When individuals are severely injured, they almost never can be made whole by any settlement or judgment. In practically all such cases they either end up with permanent impairment (and perhaps serious pain) for the rest of their lives, or often will not regain their previous state of health.
In a perfect world, seriously injured individuals would be made whole, at least financially. But we don’t live in a perfect world. In this real world, seriously injured individuals whose medical expenses are covered by a self-funded ERISA health plan have most of their medical expenses paid by the plan. That’s better than not having health coverage. Since Congress has determined that it is in the public interest for ERISA health plans to be reimbursed from tort settlement or judgment proceeds, any recovery through tort settlements or judgments ends up reimbursing the plan, leaving little or nothing for pain and suffering and other economic losses in many cases.

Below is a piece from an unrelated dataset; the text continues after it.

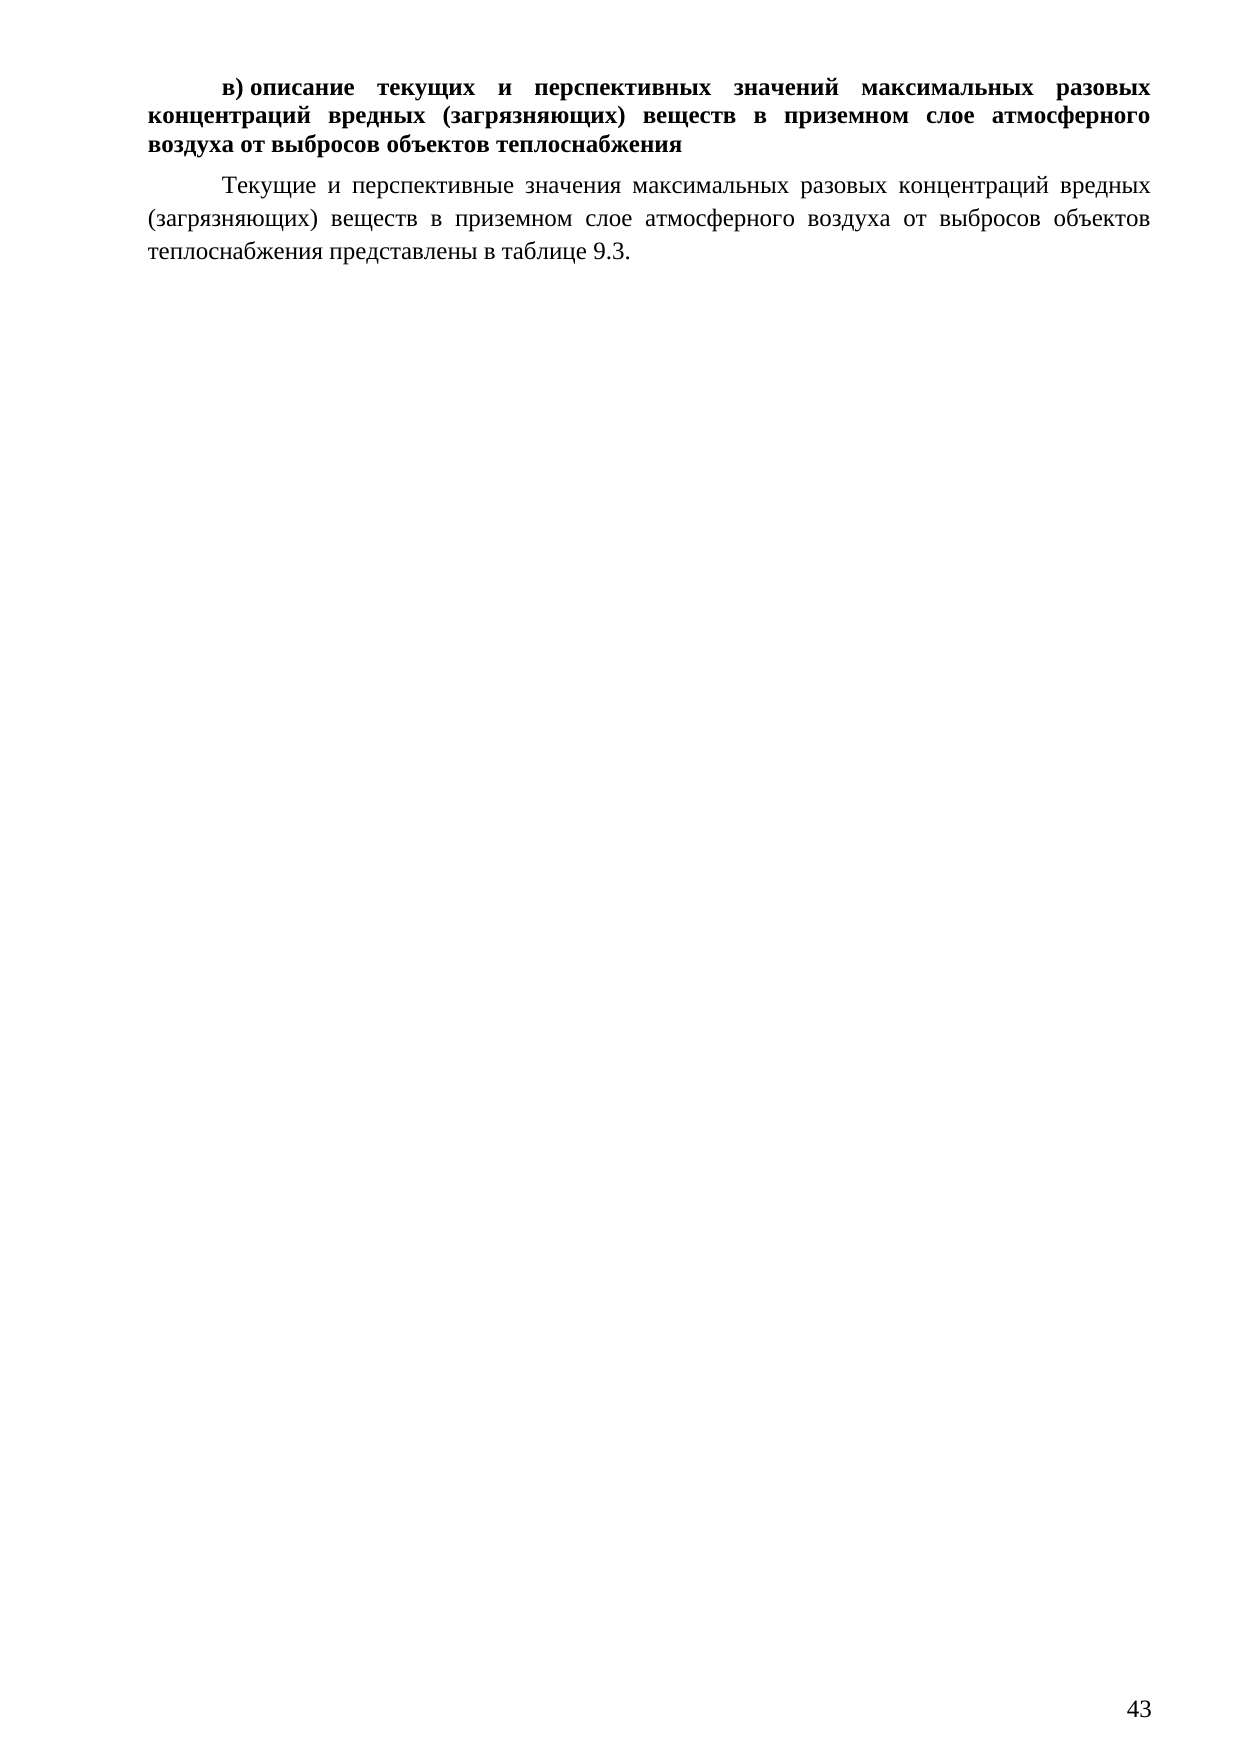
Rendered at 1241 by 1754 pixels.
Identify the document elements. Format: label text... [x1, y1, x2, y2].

text Текущие и перспективные значения максимальных разовых концентраций вредных (загрязняющих) веществ в приземном слое атмосферного воздуха от выбросов объектов теплоснабжения представлены в таблице 9.3. [148, 170, 1152, 265]
subtitle в) описание текущих и перспективных значений максимальных разовых концентраций вредных (загрязняющих) веществ в приземном слое атмосферного воздуха от выбросов объектов теплоснабжения [148, 72, 1152, 158]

Attorneys should be compensated for their efforts especially when they achieve a successful result for their clients. But when it comes to tort cases, they usually accept contingent fee arrangements. They can be well paid if they succeed and recover large sums, but they get nothing if they lose or can’t settle the case. That’s how our legal system works, and attorneys are used to it. Many attorneys do very well with it, but very few (if any) win all their cases.